For workloads where the latency of I/O is crucial, setting /sys/block/<device>/queue/iosched/low_latency to 1 can help.

13.1.2. NOOP

A trivial scheduler that just passes down the I/O that comes to it. Useful for checking whether complex I/O scheduling decisions of other schedulers are not causing I/O performance regressions.

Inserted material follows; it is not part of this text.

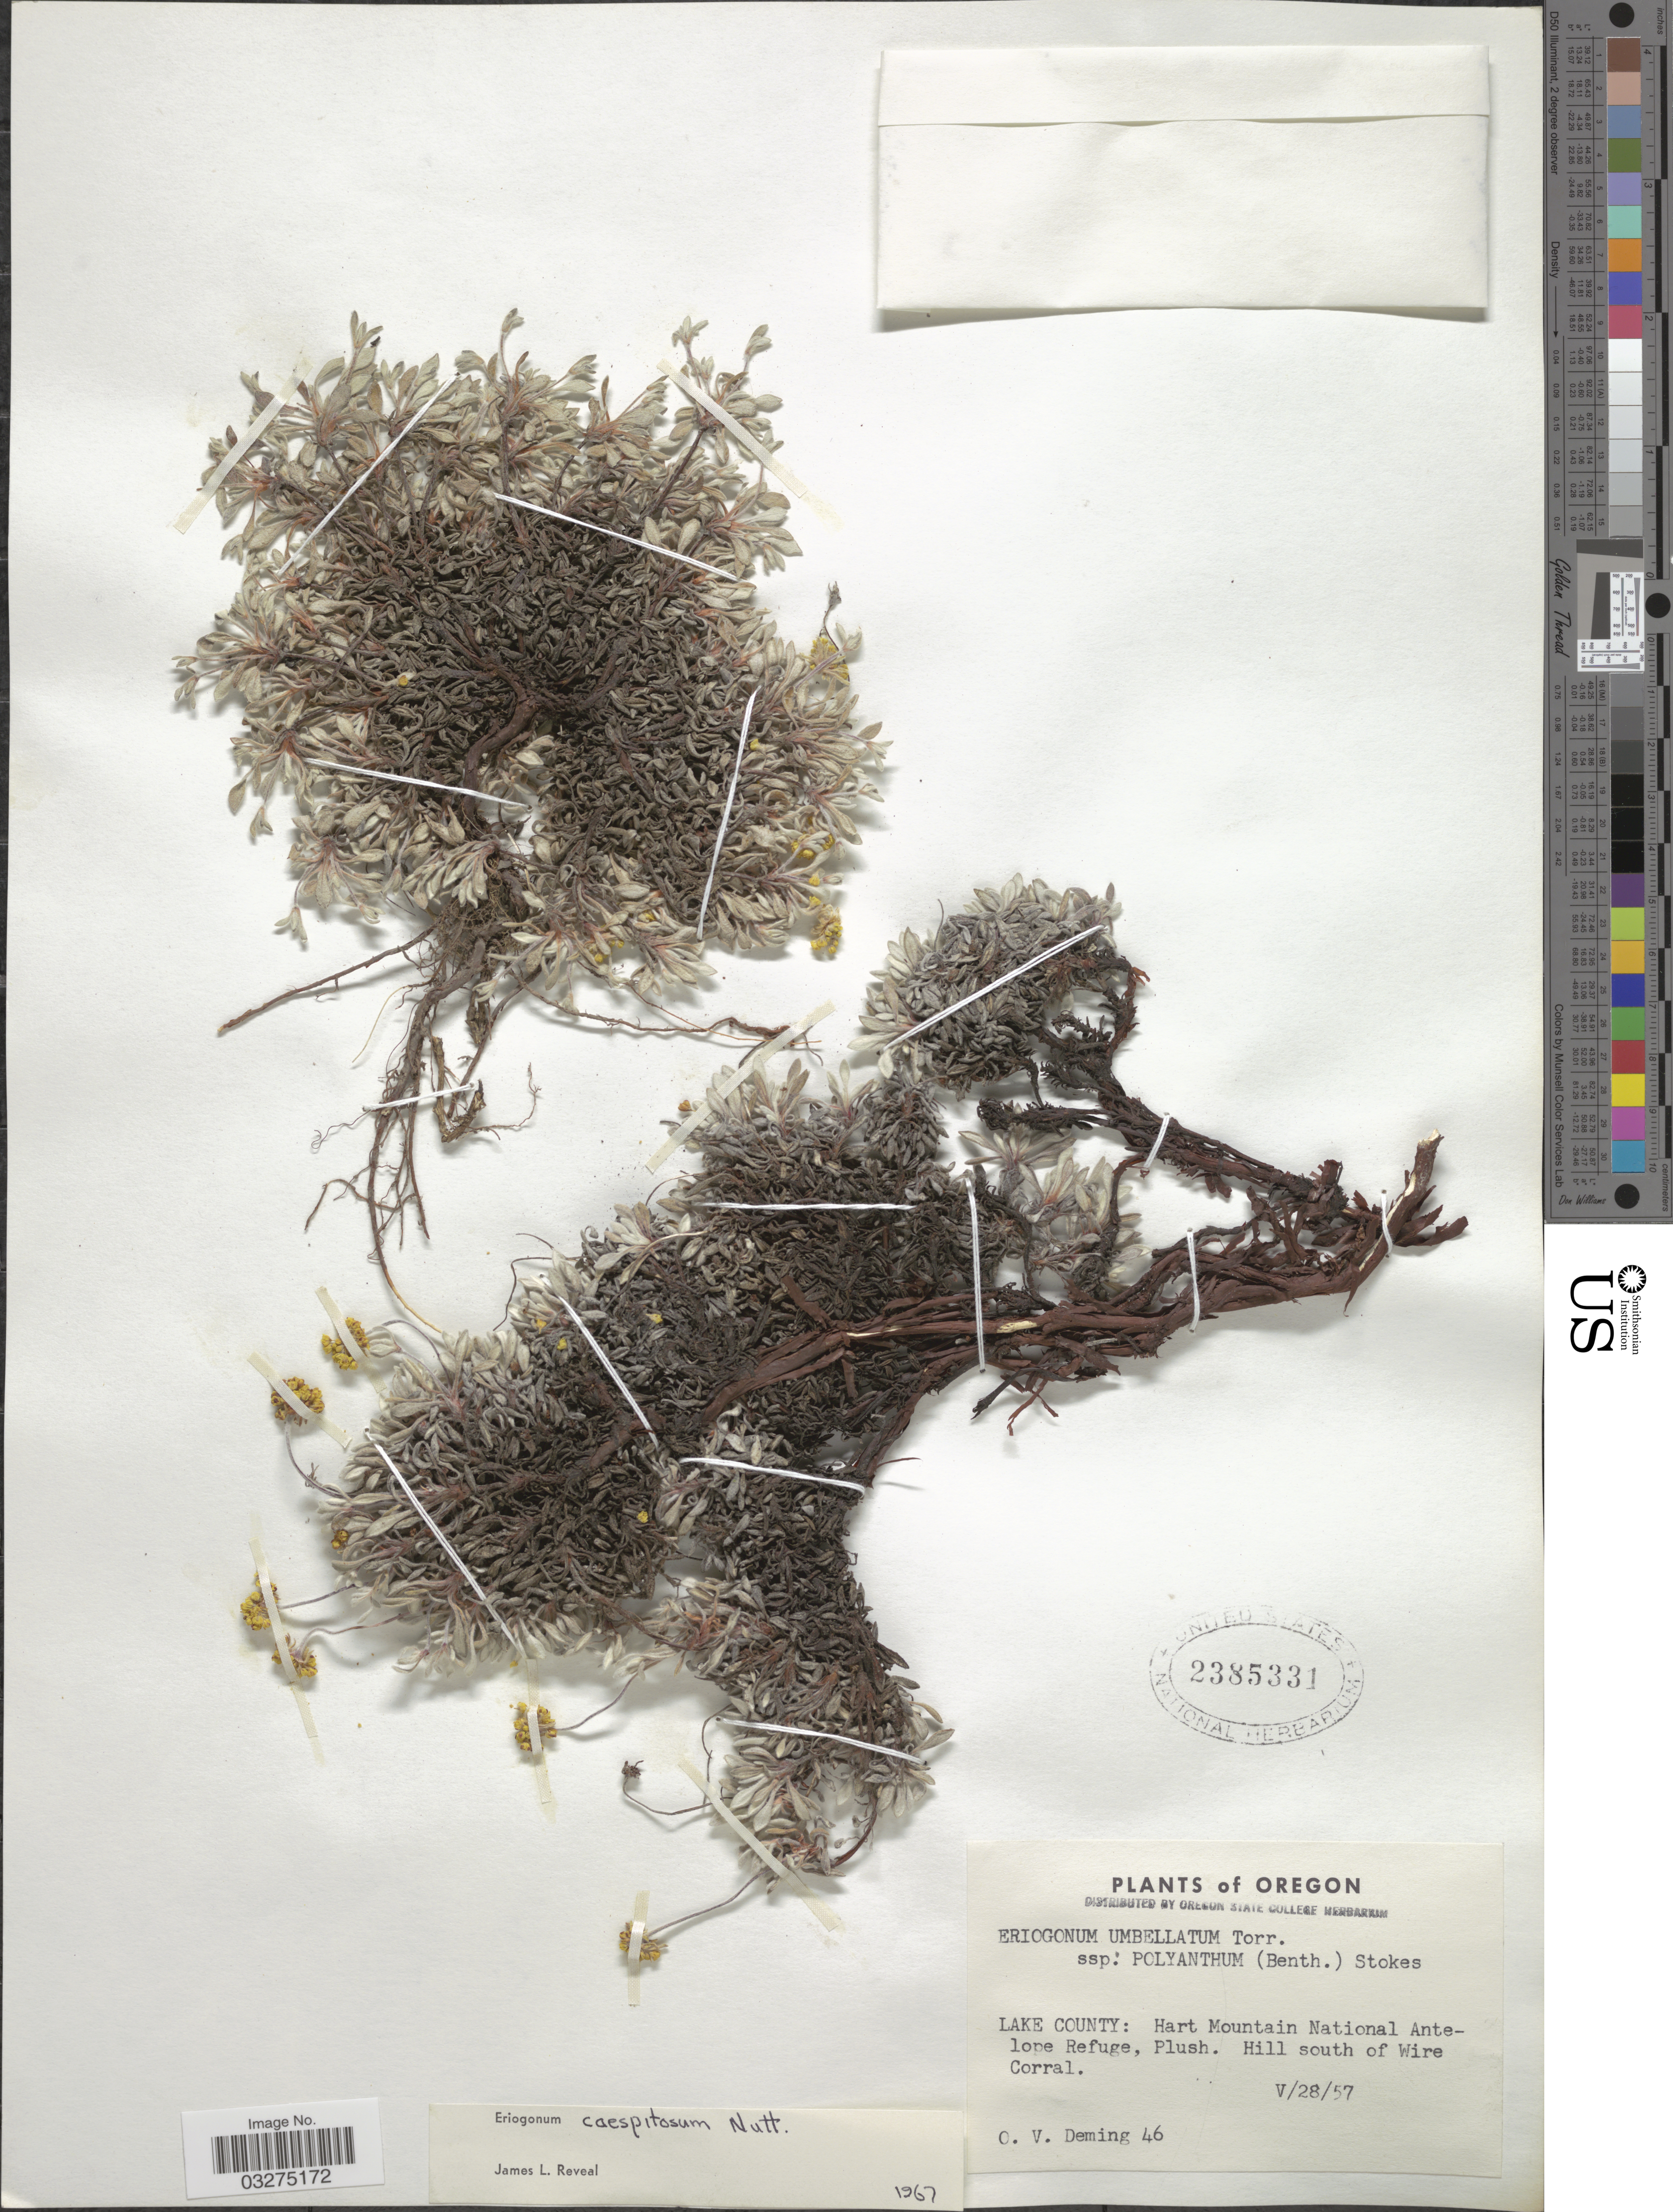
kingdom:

In some cases it can be helpful for devices that do I/O scheduling themselves, as intelligent storage, or devices that do not depend on mechanical movement, like SSDs. Usually, the DEADLINE I/O scheduler is a better choice for these devices. It is a rather lightweight I/O scheduler but already does some useful work. However, NOOP may produce better performance on certain workloads.

13.1.3. DEADLINE

Latency-oriented I/O scheduler. The algorithm preferably serves reads before writes. /sys/block/<device>/queue/iosched/writes_starved controls how many reads can be sent to disk before it is possible to send writes and tries to observe given deadlines /sys/block/<device>/queue/iosched/read_expire for reads and /sys/block/<device>/queue/iosched/write_expire for writes after which I/O must be submitted to disk. This I/O scheduler can provide a superior throughput over the CFQ I/O scheduler in cases where several threads read and write and fairness is not an issue. For example, for several parallel readers from a SAN or some database-like loads.

13.2. I/O Barrier Tuning

Most file systems (XFS, ext3, ext4, reiserfs) send write barriers to disk after fsync or during transaction commits. Write barriers enforce proper ordering of writes, making volatile disk write caches safe to use, at some performance penalty. If your disks are battery-backed in one way or another, disabling barriers may safely improve performance.

Sending write barriers can be disabled using the barrier=0 mount option (for ext3, ext4, and reiserfs), or using the nobarrier mount option (for XFS).

[Warning]

Disabling barriers when disks cannot guarantee caches are properly written in case of power failure can lead to severe file system corruption and data loss.